I’ve been fooling around the vertigo for some years now (here, here) and I’ve come to classify it into two types: there’s the background feeling of being slightly out of sorts that I’ve lived with unceasingly for a couple of years that appears to be related to the tendency of my eyes to not track properly, and there’s the tsunami-like vertigo I experienced this morning.
Fortunately, because of my longstanding dalliance, I had the steps of the Epley Manoeuvre (mostly) memorized, and was able to deploy it quickly. The positive effects were almost immediate, leaving me feeling less like on a roiling ocean liner amidst a hurricane and more like on a roiling canoe on a choppy day.
Unable to face the notion of sitting in front of a screen for the morning, I called in sick, arranged the pillows on the bed for best anti-dizzying effect, and spent the morning motionless.

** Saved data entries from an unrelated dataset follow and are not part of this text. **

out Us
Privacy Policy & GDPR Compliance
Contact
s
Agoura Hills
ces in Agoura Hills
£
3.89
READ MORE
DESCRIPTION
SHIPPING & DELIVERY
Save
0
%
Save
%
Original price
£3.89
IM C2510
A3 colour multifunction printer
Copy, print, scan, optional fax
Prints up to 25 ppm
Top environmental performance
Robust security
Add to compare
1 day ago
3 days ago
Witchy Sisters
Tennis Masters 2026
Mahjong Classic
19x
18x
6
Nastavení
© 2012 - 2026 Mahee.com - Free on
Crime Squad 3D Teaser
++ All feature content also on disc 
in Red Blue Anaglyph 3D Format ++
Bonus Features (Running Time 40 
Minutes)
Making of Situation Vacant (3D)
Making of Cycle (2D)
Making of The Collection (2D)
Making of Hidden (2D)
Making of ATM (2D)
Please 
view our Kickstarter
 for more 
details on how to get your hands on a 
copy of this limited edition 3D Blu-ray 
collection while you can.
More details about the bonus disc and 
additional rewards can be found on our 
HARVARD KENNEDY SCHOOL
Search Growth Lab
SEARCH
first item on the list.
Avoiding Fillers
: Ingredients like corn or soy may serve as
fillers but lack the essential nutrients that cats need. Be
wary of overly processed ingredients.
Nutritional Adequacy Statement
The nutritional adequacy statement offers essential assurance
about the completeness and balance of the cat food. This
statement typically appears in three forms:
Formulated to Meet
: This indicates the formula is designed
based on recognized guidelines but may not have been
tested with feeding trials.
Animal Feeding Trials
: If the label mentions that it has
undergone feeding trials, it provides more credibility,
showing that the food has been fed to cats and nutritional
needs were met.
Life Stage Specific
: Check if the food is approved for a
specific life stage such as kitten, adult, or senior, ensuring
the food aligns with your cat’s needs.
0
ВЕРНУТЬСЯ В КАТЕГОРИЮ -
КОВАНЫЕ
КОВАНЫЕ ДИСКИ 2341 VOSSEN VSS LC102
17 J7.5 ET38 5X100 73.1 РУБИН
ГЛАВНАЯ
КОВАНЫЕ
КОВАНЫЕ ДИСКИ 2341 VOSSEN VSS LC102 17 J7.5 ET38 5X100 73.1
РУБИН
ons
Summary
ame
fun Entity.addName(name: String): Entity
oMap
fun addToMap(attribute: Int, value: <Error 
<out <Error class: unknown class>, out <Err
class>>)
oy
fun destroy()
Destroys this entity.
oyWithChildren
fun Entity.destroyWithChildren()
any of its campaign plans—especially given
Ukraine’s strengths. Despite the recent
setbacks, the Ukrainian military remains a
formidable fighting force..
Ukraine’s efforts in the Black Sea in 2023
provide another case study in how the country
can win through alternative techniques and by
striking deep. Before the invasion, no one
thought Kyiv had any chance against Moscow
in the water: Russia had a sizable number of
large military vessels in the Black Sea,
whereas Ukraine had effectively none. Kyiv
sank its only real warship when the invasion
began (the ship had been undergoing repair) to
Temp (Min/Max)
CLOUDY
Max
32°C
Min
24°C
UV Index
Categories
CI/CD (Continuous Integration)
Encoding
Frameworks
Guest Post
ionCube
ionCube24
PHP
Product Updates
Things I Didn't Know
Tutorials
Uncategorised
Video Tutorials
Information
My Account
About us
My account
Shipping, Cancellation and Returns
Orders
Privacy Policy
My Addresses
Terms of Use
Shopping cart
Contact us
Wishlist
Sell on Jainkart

It helped.
Oliver, bless his heart, brought me lunch in bed. I resisted all urges toward productivity (so what if the office humidity skyrockets to 75% because I don’t empty the dehumidifier: the basement will survive). It was a wise move, as I felt better and better as the day progressed, and, as I write, I feel more hungover than roiling.
Thank you, Dr. John Epley, for your crafty manoeuvre.
Comments
It’s lovely how Oliver helped
It’s lovely how Oliver helped you out, and that you seem to have hit on a protocol, but yikes! I wonder if there’d be some prophylactic value to doing the Epley or something equivalent routinely.
Well done for allowing
Well done for allowing yourself to properly rest, Peter - you strike me as the kind of guy who doesn't easily give in to such things.
I had my first-ever bout of this exact feeling a year or so again and it lasted a few days. Probably because it took me a while to figure out what was wrong, and I didn't try out the manoeuvre soon enough. But indeed it did help and I am glad to know of its existence in case it ever strikes again.